Wir speisten zu dreien in der kleinen Kajüte. Eine schweigsame Mahlzeit, bei der ich abermals die unübersteigbare Scheidewand zwischen mir und diesen beiden seltsamen Menschen spürte. Nachher verband ich Jörnsens Hände. Und dann legte ich mich vorn in der Back zum Schlaf nieder, weil mir plötzlich schwindlig wurde und ich die Ohnmacht der Erschöpfung nahen fühlte. Wie ein Toter schlief ich bis neun Uhr abends. Erwachte und hörte den Motor arbeiten. Der Kutter war in Fahrt, und oben an Deck sah ich Holger Jörnsen am Steuerrade lehnen.
»Zyankali ...« begrüßte er mich.
»Du hast den Kaffee untersucht, Käpten?«
»Ja, Zyankali aus der Schiffsapotheke ...«
Er hatte die unvermeidliche Pfeife im Munde ...
Der Kutter schlängelte sich durch einen Irrgarten von Kanälen, zwischen finsteren Felsinseln hindurch, gen Süden ... Schwarzes Gewölk hing am Himmel.
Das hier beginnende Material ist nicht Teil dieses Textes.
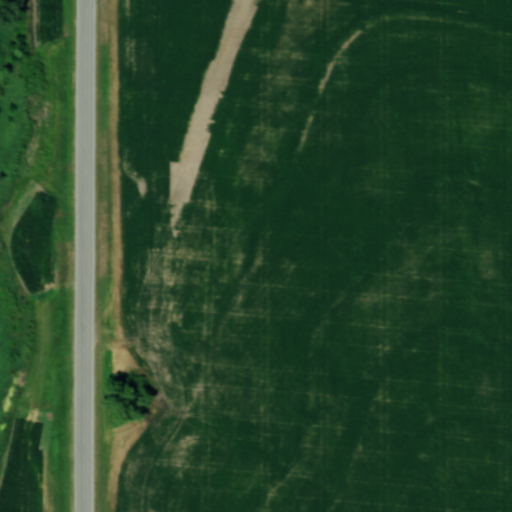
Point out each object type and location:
road: (84, 256)
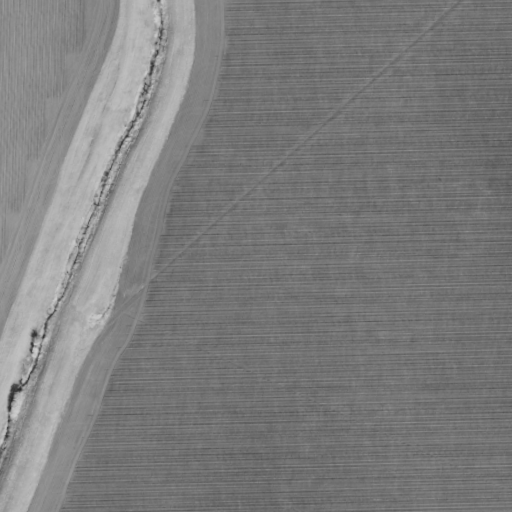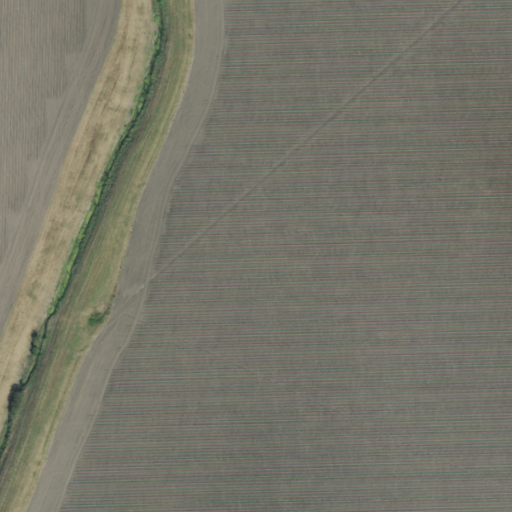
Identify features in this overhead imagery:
river: (91, 213)
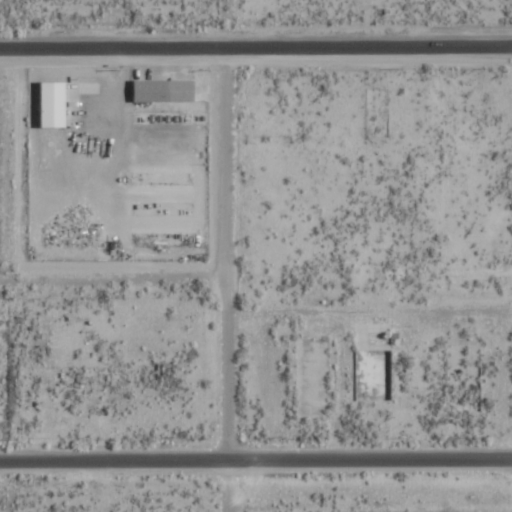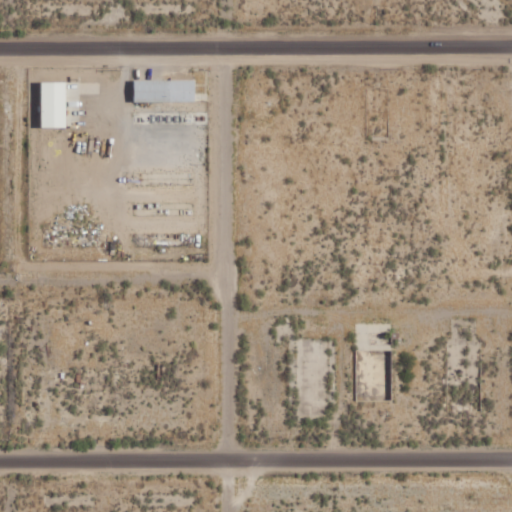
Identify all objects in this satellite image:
road: (255, 46)
building: (166, 90)
building: (55, 104)
road: (214, 278)
road: (107, 281)
road: (256, 463)
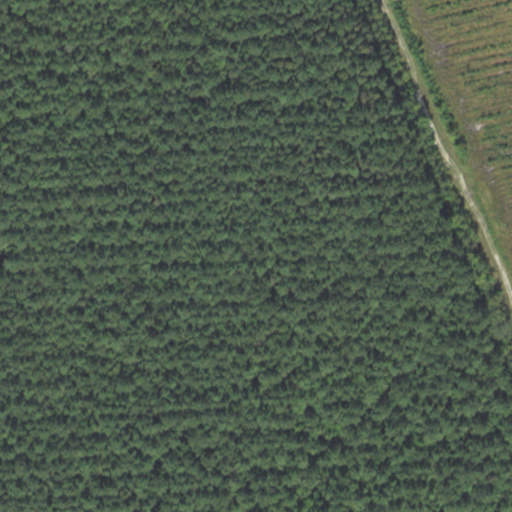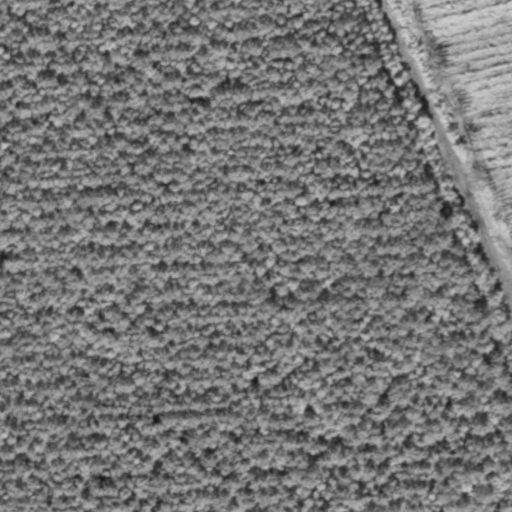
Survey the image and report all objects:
road: (453, 134)
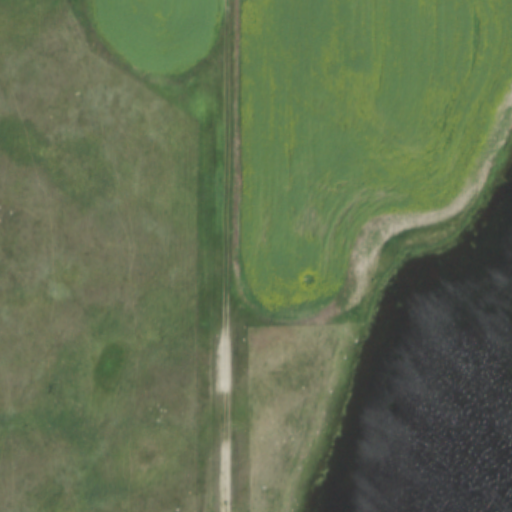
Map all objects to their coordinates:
road: (226, 256)
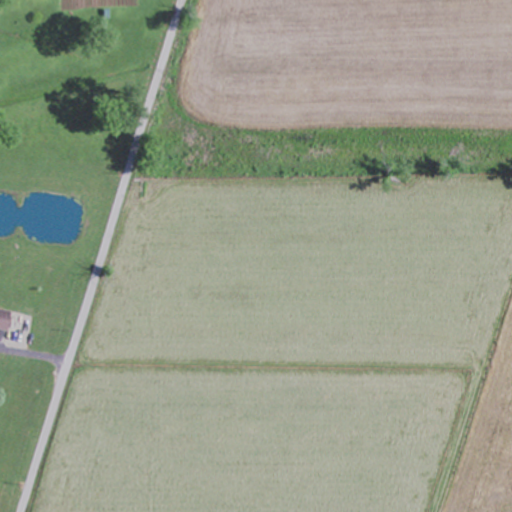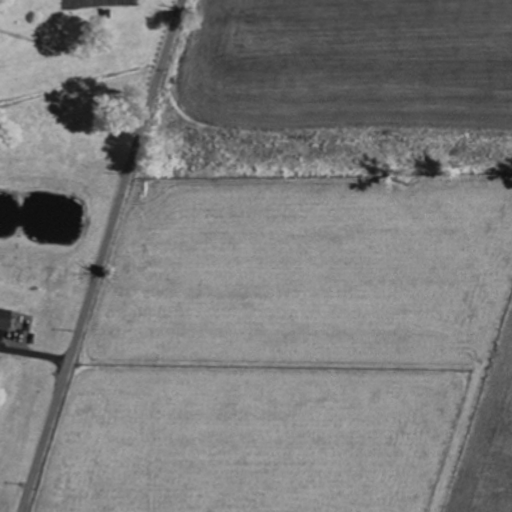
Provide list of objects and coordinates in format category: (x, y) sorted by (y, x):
road: (101, 256)
building: (4, 318)
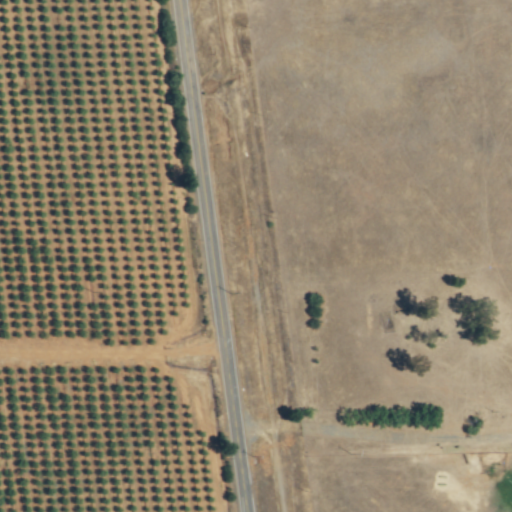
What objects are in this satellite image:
road: (212, 256)
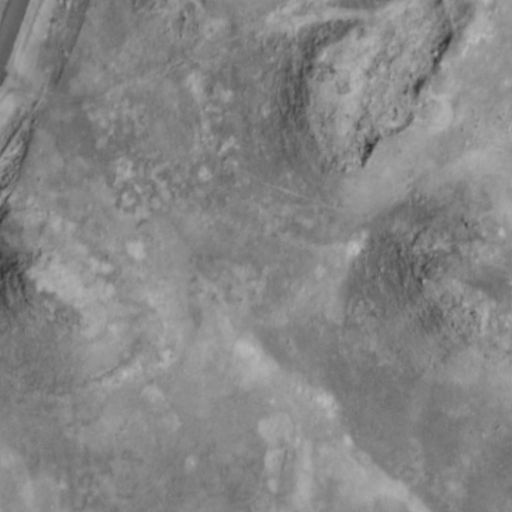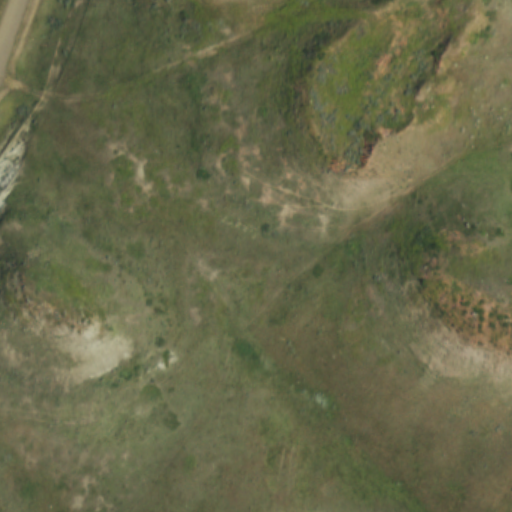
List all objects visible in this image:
road: (8, 19)
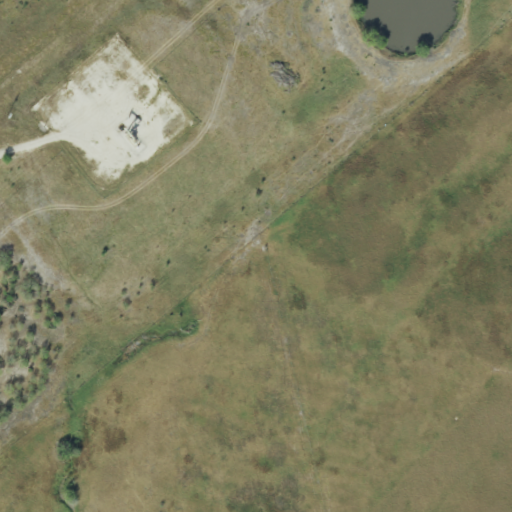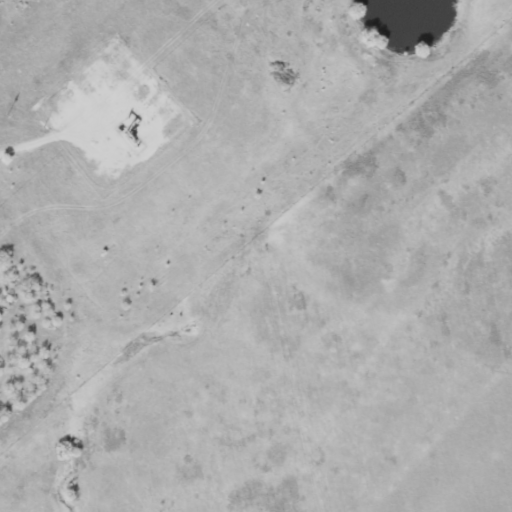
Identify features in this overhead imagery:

Ein Weststurm heulte in den Steinmassen des Archipels, und vorn im Bugspriet leuchtete das grelle Auge eines der Karbidscheinwerfer in die dunkle, gefährliche Flut mit ihren sensenscharfen Riffen hinab ...
Vorn am Bugspriet stand des Käptens Weib und winkte, wenn das weiße Licht ihr ein Hindernis enthüllte. Der Torstensen fuhr mit halber Kraft.